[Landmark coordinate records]
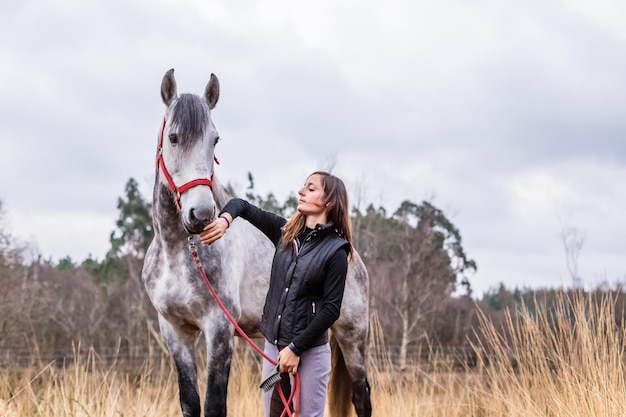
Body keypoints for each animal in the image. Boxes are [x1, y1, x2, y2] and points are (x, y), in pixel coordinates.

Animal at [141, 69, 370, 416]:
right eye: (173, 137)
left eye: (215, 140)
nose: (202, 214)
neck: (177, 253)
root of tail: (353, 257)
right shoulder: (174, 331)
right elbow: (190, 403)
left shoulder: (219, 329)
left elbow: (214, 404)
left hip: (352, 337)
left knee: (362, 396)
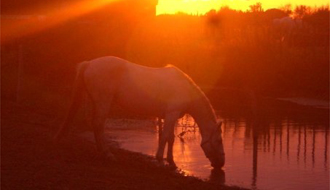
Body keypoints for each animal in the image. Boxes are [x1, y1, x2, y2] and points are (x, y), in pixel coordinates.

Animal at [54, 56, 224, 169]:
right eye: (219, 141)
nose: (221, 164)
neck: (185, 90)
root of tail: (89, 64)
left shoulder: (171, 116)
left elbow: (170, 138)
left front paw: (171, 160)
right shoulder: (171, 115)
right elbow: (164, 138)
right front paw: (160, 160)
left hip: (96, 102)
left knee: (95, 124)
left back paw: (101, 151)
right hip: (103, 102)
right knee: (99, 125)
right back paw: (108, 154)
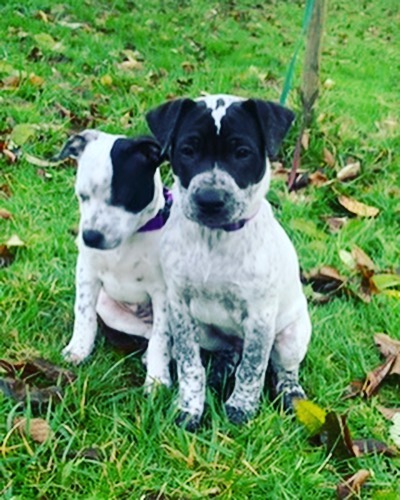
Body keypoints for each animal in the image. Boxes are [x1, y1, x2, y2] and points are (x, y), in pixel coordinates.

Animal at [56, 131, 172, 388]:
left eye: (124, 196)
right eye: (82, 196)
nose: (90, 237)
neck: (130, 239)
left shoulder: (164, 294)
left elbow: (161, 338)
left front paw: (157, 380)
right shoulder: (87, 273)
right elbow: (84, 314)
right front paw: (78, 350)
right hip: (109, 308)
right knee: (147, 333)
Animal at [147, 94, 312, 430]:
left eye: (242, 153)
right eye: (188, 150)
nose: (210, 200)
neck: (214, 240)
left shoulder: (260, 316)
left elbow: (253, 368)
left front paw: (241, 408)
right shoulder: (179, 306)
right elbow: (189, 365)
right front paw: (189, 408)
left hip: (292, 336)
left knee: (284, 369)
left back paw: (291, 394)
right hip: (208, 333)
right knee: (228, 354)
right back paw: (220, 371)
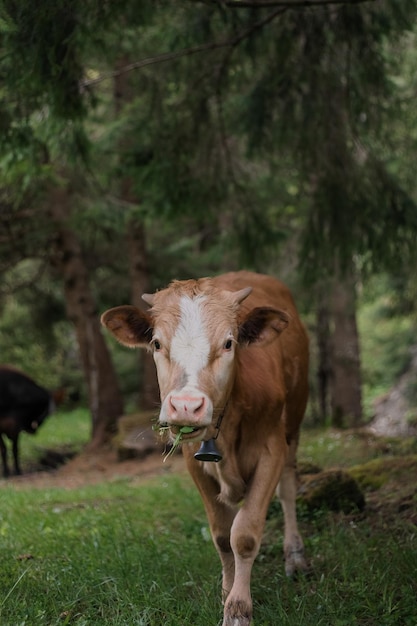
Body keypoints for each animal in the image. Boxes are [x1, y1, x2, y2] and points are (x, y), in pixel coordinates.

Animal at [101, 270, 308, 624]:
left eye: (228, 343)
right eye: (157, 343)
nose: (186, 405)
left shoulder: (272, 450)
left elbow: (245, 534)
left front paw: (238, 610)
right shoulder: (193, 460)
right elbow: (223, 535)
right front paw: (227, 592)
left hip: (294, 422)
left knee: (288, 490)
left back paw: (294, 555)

...

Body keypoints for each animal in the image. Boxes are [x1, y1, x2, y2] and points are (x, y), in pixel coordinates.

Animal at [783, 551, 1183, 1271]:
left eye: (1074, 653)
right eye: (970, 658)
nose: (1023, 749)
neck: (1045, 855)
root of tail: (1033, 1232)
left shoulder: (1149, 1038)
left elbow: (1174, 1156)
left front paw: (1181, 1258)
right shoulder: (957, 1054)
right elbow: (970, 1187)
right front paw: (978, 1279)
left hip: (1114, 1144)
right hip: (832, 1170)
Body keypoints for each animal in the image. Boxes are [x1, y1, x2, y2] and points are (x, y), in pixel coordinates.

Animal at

Task objective: Pictures aside, return exactly the lines from the data above, starting at the line that has "left shoulder: (219, 329)" and ending at the line that has "left back paw: (294, 555)", both included.

Response to the exercise:
left shoulder: (219, 329)
left elbow: (214, 404)
left hip: (352, 337)
left knee: (362, 396)
Body keypoints for each animal in the image. Boxes are [x1, y1, x2, y2] and points are (x, y), in pixel coordinates.

Animal at [54, 56, 224, 169]:
right eye: (219, 141)
nose: (221, 164)
neck: (185, 90)
root of tail: (89, 64)
left shoulder: (171, 116)
left elbow: (170, 138)
left front paw: (171, 160)
right shoulder: (171, 115)
right elbow: (164, 138)
right front paw: (160, 160)
left hip: (96, 102)
left knee: (95, 124)
left back paw: (101, 151)
right hip: (103, 102)
right knee: (99, 125)
right back paw: (108, 154)
Body keypoints for each animal in the image. Boxes are [x1, y1, x2, y2] and points are (x, y), in pixel coordinates.

Animal at [56, 131, 172, 388]:
left eye: (124, 196)
right eye: (82, 196)
nose: (90, 237)
neck: (130, 239)
left shoulder: (164, 294)
left elbow: (161, 338)
left front paw: (157, 380)
right shoulder: (87, 273)
right elbow: (84, 314)
right front paw: (78, 350)
right hip: (109, 308)
right knee: (147, 333)
Animal at [147, 94, 312, 430]:
left eye: (242, 153)
right eye: (188, 150)
nose: (210, 200)
neck: (214, 240)
left shoulder: (260, 316)
left elbow: (253, 368)
left front paw: (241, 408)
right shoulder: (179, 306)
right elbow: (189, 365)
right front paw: (189, 408)
left hip: (292, 336)
left knee: (284, 369)
left back paw: (291, 394)
right hip: (208, 333)
right knee: (228, 354)
right back paw: (220, 371)
Body keypoints for each animal in the image. Boxes are [x1, y1, x2, y2] and points are (x, y), in pixel coordinates.

Animal at [101, 270, 308, 624]:
left eye: (228, 343)
right eye: (157, 343)
nose: (186, 405)
left shoulder: (272, 450)
left elbow: (245, 534)
left front paw: (238, 610)
right shoulder: (193, 460)
right elbow: (223, 535)
right front paw: (227, 592)
left hip: (294, 422)
left knee: (288, 490)
left back paw: (294, 555)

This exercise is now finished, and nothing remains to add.